Summarization of Multiple Data Streams

We develop tools to manage multiple multi-dimensional data streams, and algorithms for continuous similarity and optimization based queries. The developed tools are integrated and tested in real-time and near real-time environmental monitoring projects.

Environmental data repositories involve sequences of data collected by a diverse set of data acquisition technologies. Civil and environmental engineers are interested in using the available data to model and monitor chemical, hydrological, thermal, and seismic changes over both space and time. Such a modeling requires an integrated analysis over dynamic multi-dimensional time series of temperature, humidity, bathymetry, water-level and tide observations at various gauge stations and buoys, as well as maps, and images. Similarity queries are executed to detect seismic/weather patterns similar to a previously known pattern. Similarity joins over streaming and archival data are needed in modeling and classification of a new object as a certain terrain property, by comparing its attributes to a set of previously classified objects in the archival database.

In our recent work, we have developed an online predictive quantization (PQ) based stream summarization method for data mining and optimization based analysis. The underlying methodology applies both to a distributed or central setting, and can be utilized for data transfers as well.
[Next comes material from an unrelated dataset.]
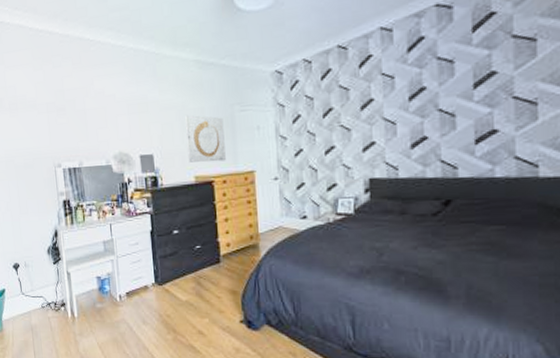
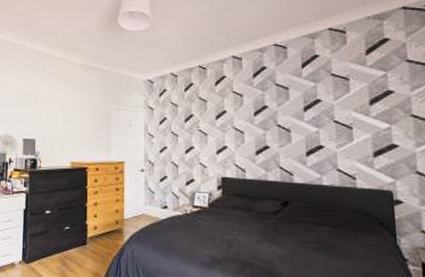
wall art: present [184,115,226,163] -> none [66,109,101,151]

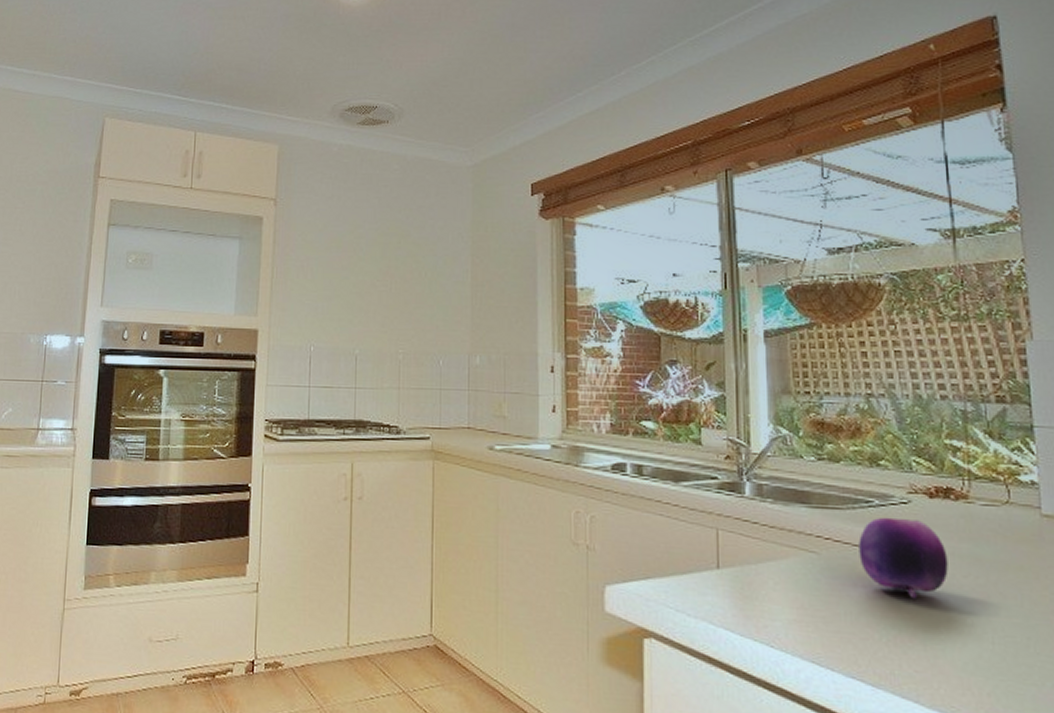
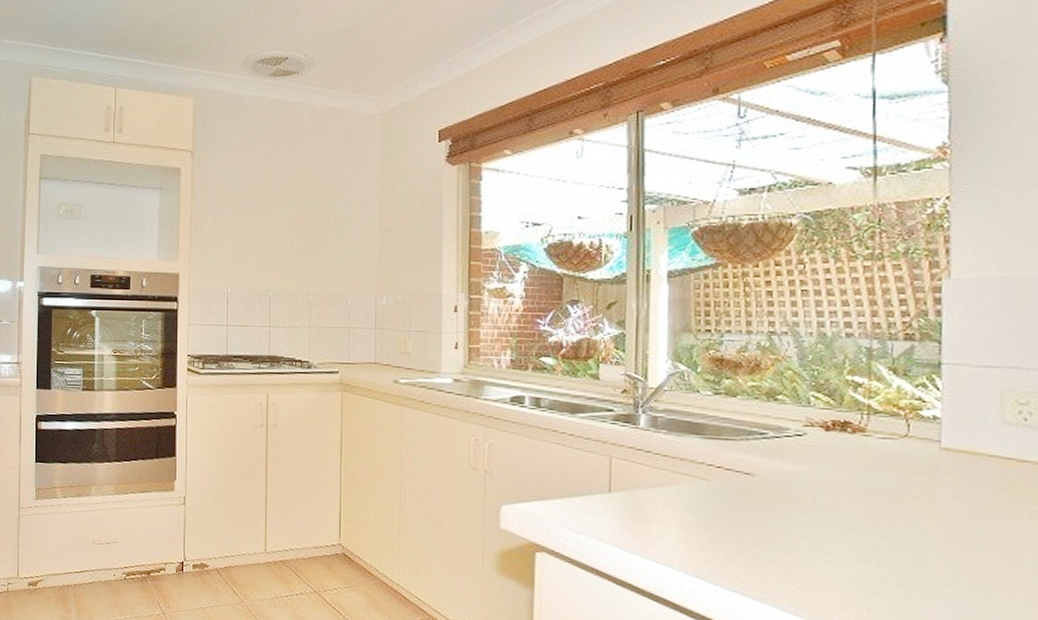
fruit: present [858,517,949,599] -> none [750,448,839,524]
A synopsis over a sliding window of most recent entries is computed in one pass and dynamically updated in constant time. The correlation between consecutive data elements is taken into account without the need for preprocessing. We extended PQ to multiple streams (PQ-Stream) for summarization and querying of a massive number of streams. Queries on any subsequence of a sliding window over multiple streams are processed in real-time.

PQ-stream, is shown to be more advantageous over transform-based techniques, as the amortized time complexity of the synopsis update is O(1) for K =1, i.e., independent of the sliding window length. With PQ-Stream the queries are answered in O(L) time where L stands for the length of the query window, which can be over any subsequence of multiple streams.

Microarray Data Mining

Time-series expression data is used to investigate complex gene regulation schemes and metabolic pathways. These investigations are facilitated by algorithms that can extract and cluster related behaviors from the full population of time-series behaviors observed. We investigated methods for the analysis of time series gene expression data, with a focus on Haemophilus influenzae a major cause of otitis media in children. After the preprocessing and discretization, taking both positive and negative correlations into consideration, data is passed to a clustering algorithm that allows elucidation and searching of timeseries patterns across multiple experiments. As a result we are able to identify several signal pathways that initiate competence development, and to characterize the transcriptomes of wild-type and an adenylate cyclase mutant (cya) strains under both nutrient-limiting and nutrient-complete growth conditions.
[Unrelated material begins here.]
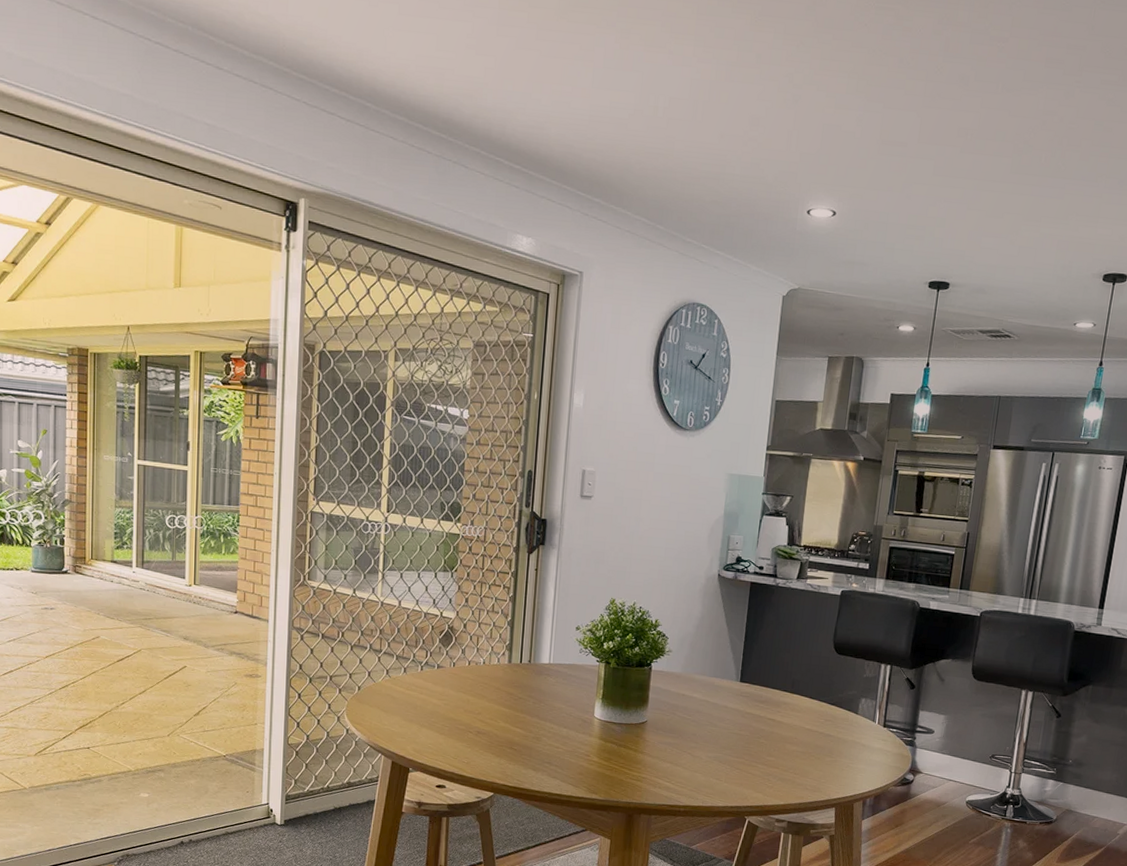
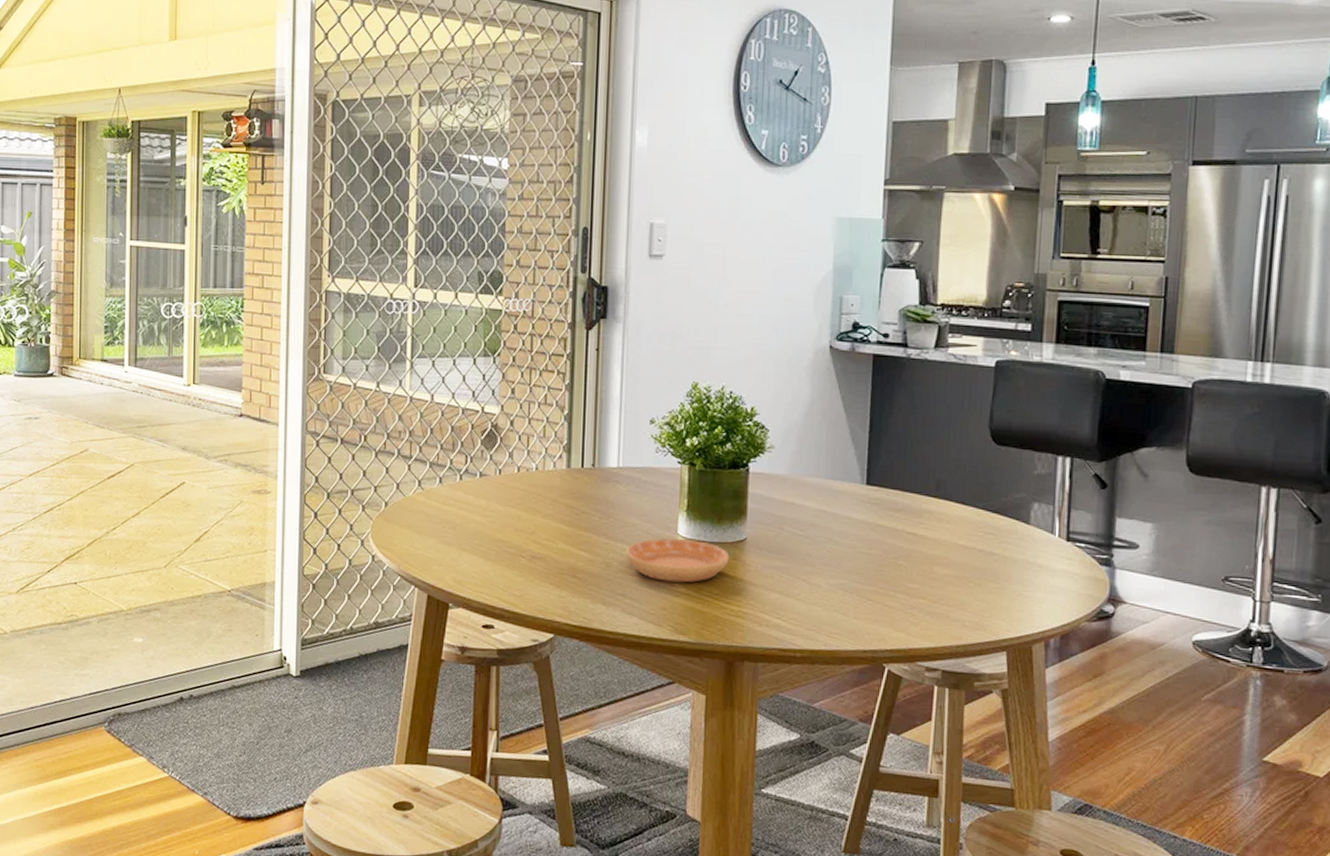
saucer: none [552,719,634,754] -> present [625,538,730,583]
We then extend this work using multi-metric similarity based analysis. No single clustering method with single distance metric is capable of capturing all types of relationships that a gene may have with other genes. Genes are grouped around a query gene, and ranked corresponding to different levels of similarity utilizing multiple metrics. In these gene centered clusters no two genes are distant from each other, greater than a threshold value. The genes are then ranked by their frequency of co-occurrence. The grouping and rankings are drawn by applying set operations over results of multiple distance metrics, each capturing particular similarities such as shifted relationships, negative correlations and strong positive relationships.
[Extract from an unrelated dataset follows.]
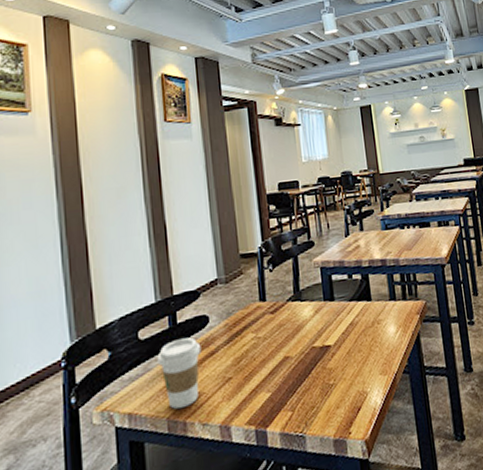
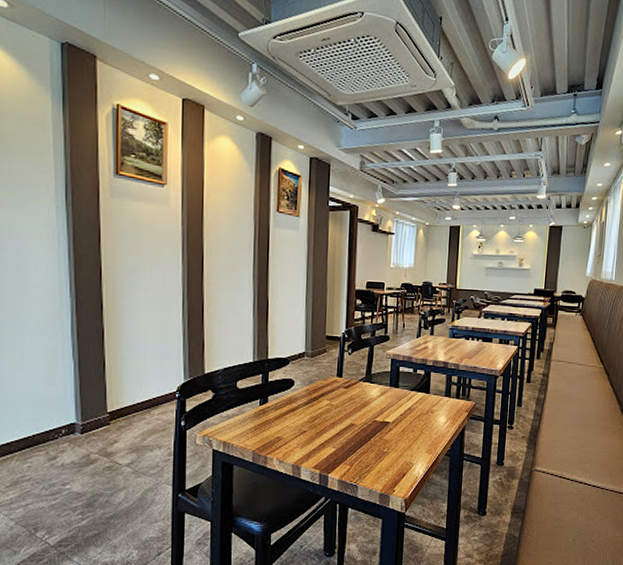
coffee cup: present [157,337,202,409] -> none [250,394,285,445]

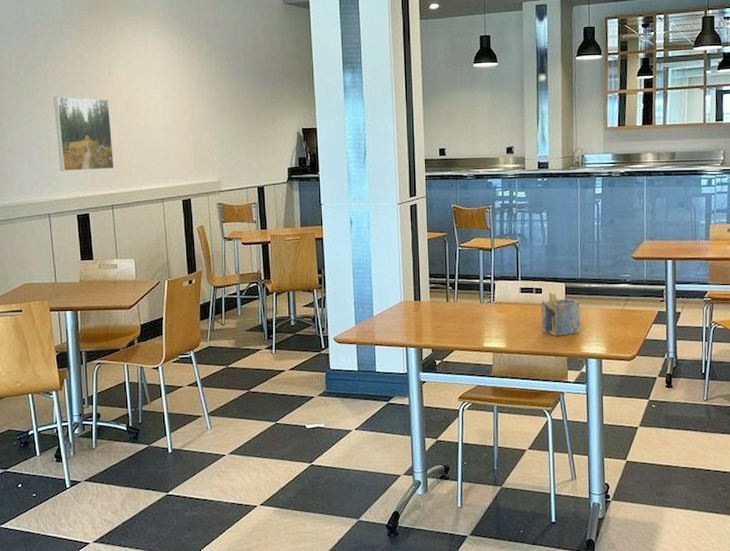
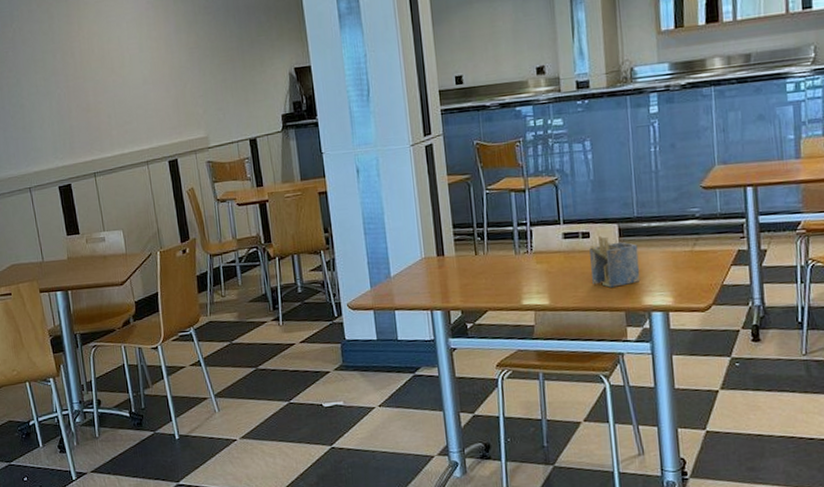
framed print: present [54,96,115,171] -> none [24,56,94,140]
The experimental study for the multi-metric gene expression analysis algorithm is done on two case studies. In the first one, a single yeast cell cycle dataset is used. It is shown that different combination of set operations reveals different kinds of interactions between genes. The algorithm is also tested on multiple microarray datasets obtained from Stanford Microarray Database. By utilizing several metrics, various types of relationships using a metric-independent algorithm can be captured.